**Work order:** Make an exact copy of the entries, and keep any pictures out of it.

**The input:**
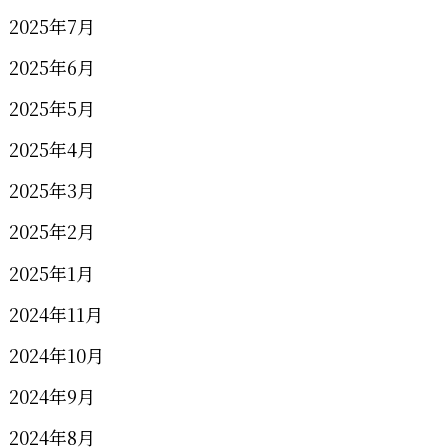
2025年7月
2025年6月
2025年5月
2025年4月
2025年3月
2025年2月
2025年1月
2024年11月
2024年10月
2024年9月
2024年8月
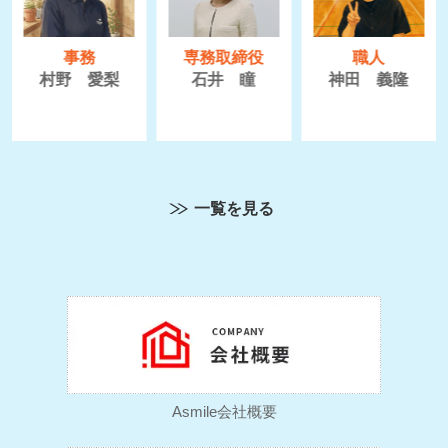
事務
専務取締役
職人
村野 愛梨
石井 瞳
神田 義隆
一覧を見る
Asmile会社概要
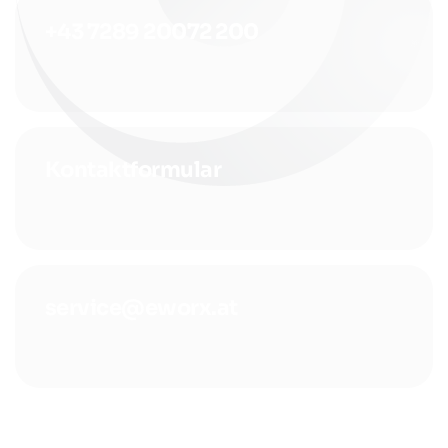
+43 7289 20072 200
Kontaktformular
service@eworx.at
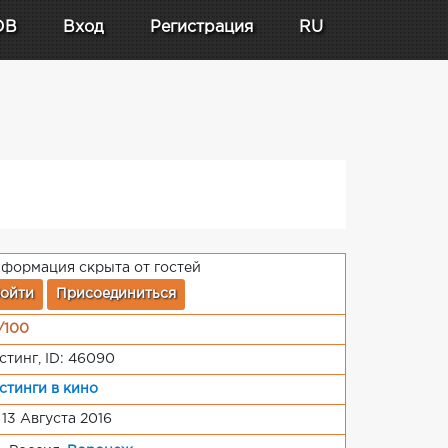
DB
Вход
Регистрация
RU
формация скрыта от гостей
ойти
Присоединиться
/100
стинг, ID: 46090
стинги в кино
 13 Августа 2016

**Exercise solution:**
2025年7月
2025年6月
2025年5月
2025年4月
2025年3月
2025年2月
2025年1月
2024年11月
2024年10月
2024年9月
2024年8月
事務
専務取締役
職人
村野 愛梨
石井 瞳
神田 義隆
一覧を見る
Asmile会社概要
+43 7289 20072 200
Kontaktformular
service@eworx.at
DB
Вход
Регистрация
RU
формация скрыта от гостей
ойти
Присоединиться
/100
стинг, ID: 46090
стинги в кино
 13 Августа 2016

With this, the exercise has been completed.